Верная постановка проблемы дает совсем иную формулу вопроса, а именно: если я вижу подлинное злодейство или поток подлинных злодейств и нет возможности остановить его душевно-духовным воздействием, а я подлинно связан любовью и волею с началом Божественного добра не только во мне, но и вне меня, то следует ли мне умыть руки, отойти и предоставить злодею свободу кощунствовать и духовно гу­бить, или я должен вмешаться и пресечь злодейство физическим сопротивлением, идя сознательно на опасность, страда­ние, смерть и, может быть, даже на умаление и искажение моей личной праведности?..

О МОРАЛИ БЕГСТВА

Так ставится проблема сопротивления злу в ее наиболее острой, напряженной, трагической части, решающей вопрос о допустимости физического понуждения и пресечения. С са­мого начала ясно, что эта постановка вопроса не только су­щественно отличается от той постановки, которая была вы­двинута проповедниками «непротивления», но и целиком от­вергает ее. Ибо их постановка всецело покоится на недоста­точном, неверном духовном опыте — чисто личном, предмет­но непроверенном, философски незрелом. Они не испытыва­ют предметно и подлинно то, о чем говорят, наивно отправ­ляясь от собственных душевных состояний и не подозревая о том, что это философски опасно и недопустимо.
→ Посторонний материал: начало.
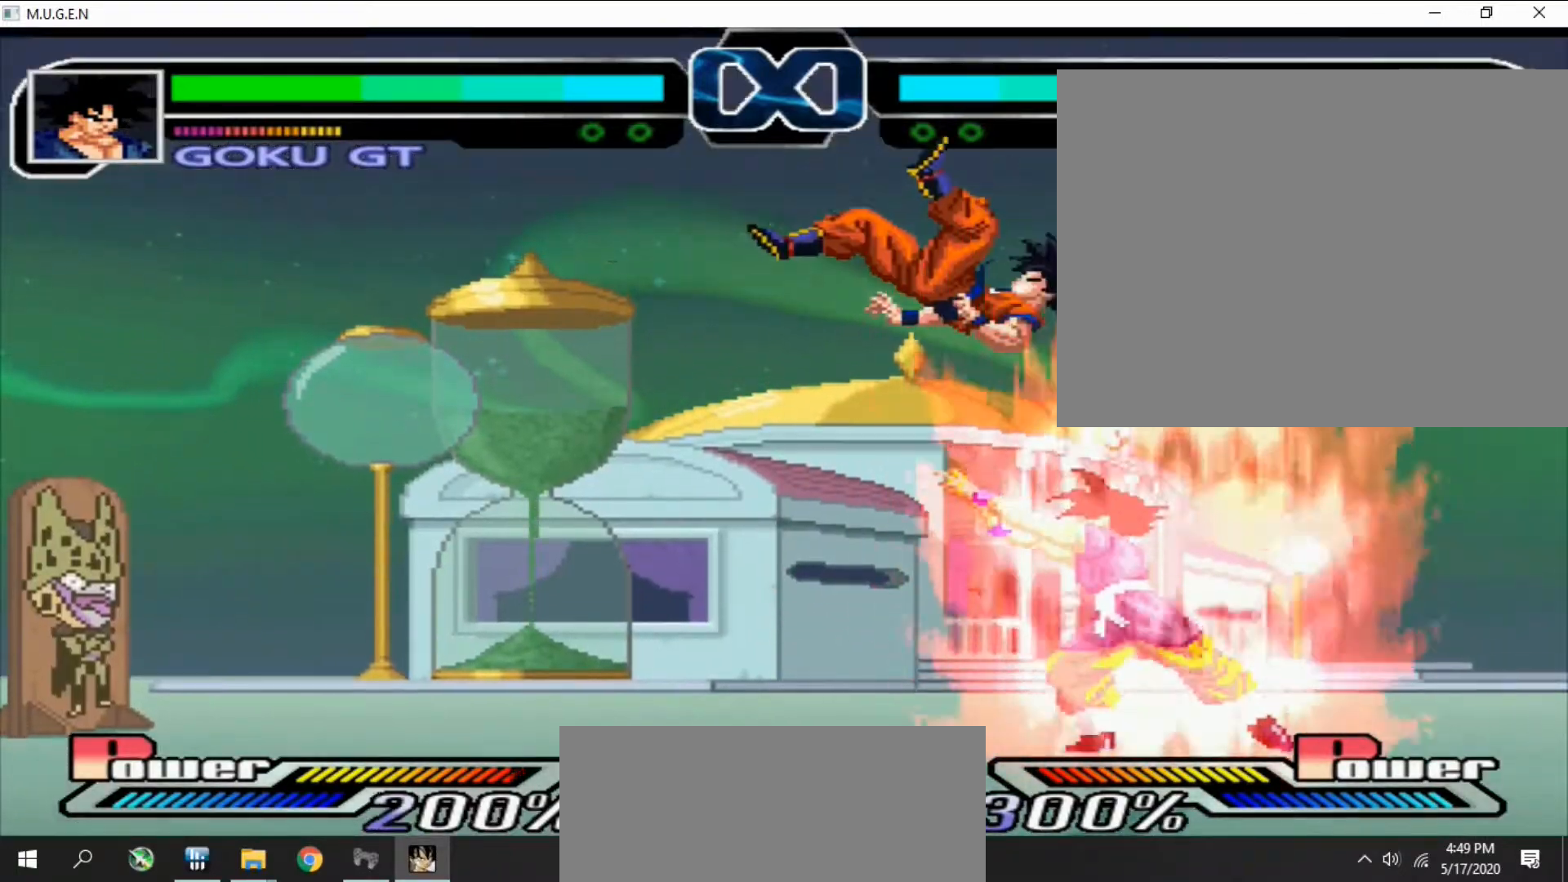
{"buttons": [], "events": [[33, "DPAD_RIGHT", "down"], [67, "DPAD_RIGHT", "up"], [133, "DPAD_LEFT", "down"], [167, "DPAD_LEFT", "up"], [233, "DPAD_LEFT", "down"], [267, "DPAD_LEFT", "up"], [333, "DPAD_LEFT", "down"], [367, "DPAD_LEFT", "up"], [433, "DPAD_LEFT", "down"], [467, "DPAD_LEFT", "up"]]}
Опыт каждого ограничен — и в размерах данных ему способностей, и в составе изначально доступных ему содер­жаний. И каждый человек имеет задание растить, очищать и углублять свои способности и предметно проверять, умно­жать и углублять свои жизненные содержания; пренебрегая этим, но обрекает себя на духовное измельчание и оскуде­ние. Но если таково призвание каждого человека, то для фи­лософствующего и учительствующего писателя сомнение в состоятельности и верности своего духовного опыта является первою обязанностью, священным требованием, основою бы­тия и творчества; пренебрегая этим требованием, он сам подрывает свое дело и превращает философское искание и исследование в субъективное излияние, а учительство — в пропаганду своего личного уклада со всеми его недостатка­ми и ложными мнениями. Как бы ни был одарен человек, ему может нравиться дурное и уродливое; он может про­смотреть глубокое и в безразличии пройти мимо священного и божественного; его одобрение не свидетельствует о досто­инстве одобряемого; его порицание может быть основано на чисто личных отвращениях и пристрастиях или на паниче­ских уклонениях бессознательного (фобиях); его «убежде­ние» может быть продуктом отвлеченной выдумки, склонно­сти к парадоксу, к умственной аффектации, к необузданному протесту или рисующейся стилизации. И беда, если опасность и недопустимость такого учительства ускользнет от философа; если религиозность не научит его умственному смирению; если он начнет благоговеть перед своими при­страстиями и отвращениями! Тогда вся его философия ока­жется в лучшем случае удачным самоописанием, как бы ав­топортретом его души, а его учение — призывом к воспро­изведению этого портрета в других душах...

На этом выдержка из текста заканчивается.